Depuis la réélection d’Emanuel Macron, les deux Présidents Macron et Tebboune ont compris que le contexte régional et international exige plus de pragmatisme. Oubliée la brouille provoquée par le président français, voici un an, par ses confidences hostiles au système politico-militaire algérien accusé d’entretenir une « rente mémorielle ». L’ire du locataire de l’Elysée, confronté à un échec politique face à la junte de Bamako, avait été provoquée par la découverte qu’Alger autorisait discrètement les mercenaires russes de Wagner à accéder au nord du Mali alors que les troupes françaises opéraient un retrait tactique de leurs bases au Mali. Emmanuel Macron qui croyait, tout comme son désastreux ministre des Affaires Etrangères d’alors, Jean Yves Le Drian, avoir réussi à sous traiter le dossier malien aux Algériens, avait ressenti les discrets arrangements entre Alger et Moscou comme une trahison.
D’où la saillie du Président français contre le pouvoir algérien, relayée par le journal « le Monde », lors d’un déjeuner organisé officiellement pour trouver le chemin d’un apaisement mémoriel entre les deux pays!
Dans une logique désormais d’apaisement et avec l’obsession de sécuriser l’approvisionnement gazier des Français, Emmanuel Macron a adressé, le 5 juillet dernier, un message « d’amitié et de solidarité » à son homologue algérien et au peuple algérien à l’occasion du 60ème anniversaire de l’indépendance, tout en répondant favorablement à l’invitation de se rendre à Alger.
Un accord en vue sur le Gaz
Après la détérioration des relations avec l’Espagne sur la question du Gaz, Alger montre un besoin de maintenir un lien avec l’Europe via la France. C’est dans ce sillage que la compagnie nationale des Hydrocarbures, la Sonatrach, a signé une nouvelle monture de l’accord, existant depuis 2011, avec le groupe énergétique français ENGIE portant sur l’achat et la vente de gaz naturel à travers le Medgaz. Avec le conflit Ukrainien, la France comme l’Italie souhaitent sauvegarder un approvisionnement émergétique à partir de l’automne prochain. L’accord tend à « définir le prix de vente contractuel applicable sur une période de 3 ans allant jusqu’à 2024, pour prendre en compte les conditions du marché », a fait savoir la compagnie nationale algérienne.
Exprimant son souhait de dynamiser les relations entre les deux pays, la Sonatrach a montré sa disposition à ouvrir les négociations sur un « partenariat sur le gaz liquéfié » et le « gaz naturel ». L’objectif des deux parties est de poursuivre la politique de diversification et assurer la sécurité énergétique des pays du sud de l’Europe.

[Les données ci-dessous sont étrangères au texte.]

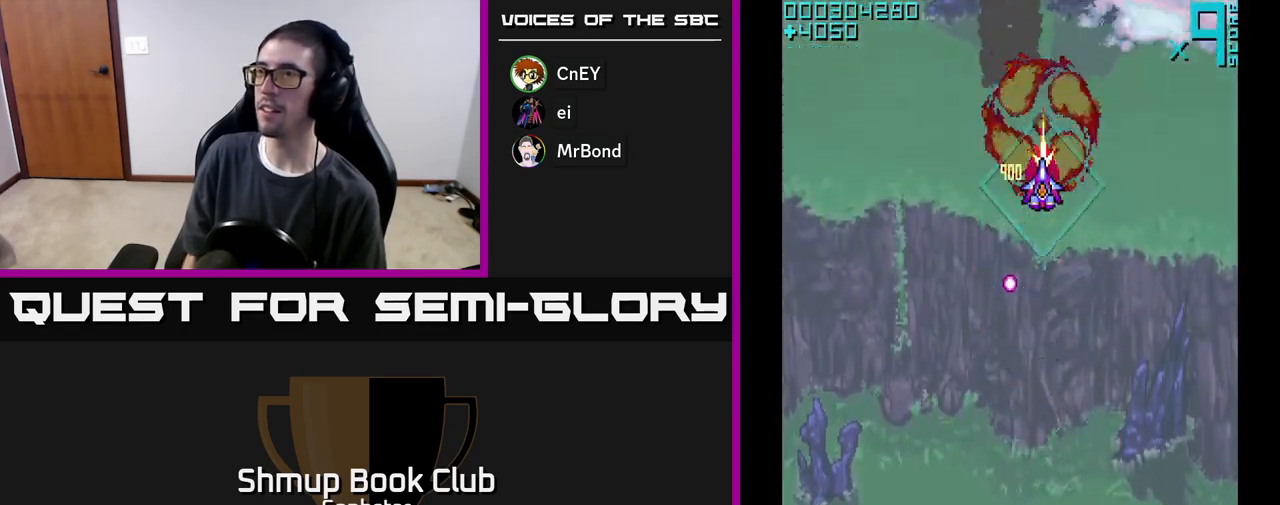
{"buttons": ["A"], "left_stick": "center", "events": []}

La France profite de l’accord en proposant la mise en place à l’ensemble des membres de l’UE un « plafonnement à 27 des prix de gaz » afin de lutter contre la hausse massive des prix de cette matière essentielle pour l’économie européenne. Bruno Le Maire a déclaré le 07 juillet que son pays envisageait d’imposer un maximum du prix du gaz à Sonatrach pour endiguer avant l’hiver une hausse pesante sur l’économie, ainsi que le pouvoir d’achat des français. L’UE importe 40% du gaz de la Russie, alors qu’Alger prend le risque de contourner la pression de Poutine sur les pays Européens qui soutiennent l’Ukraine dans sa guerre actuelle.
La proposition du ministre Français de l’économie, Bruno Le Maire, de présenter un prix plafonné aux trois pays fournisseurs en Gaz à l’Europe – soit la Russie, la Norvège et l’Algérie. La proposition ne fait pas l’unanimité au sein des membres de l’union, notamment en Allemagne. D’autres pays ont préféré baisser leur TVA tels que la Belgique, pays bas, alors que la Pologne l’a supprimée pour la commercialisation du Gaz. Alger prend place d’un pays convoité et tend à consolider sa position d’incontournable dans cet crise énergétique
Emmanuel Macron: « des relations apaisées »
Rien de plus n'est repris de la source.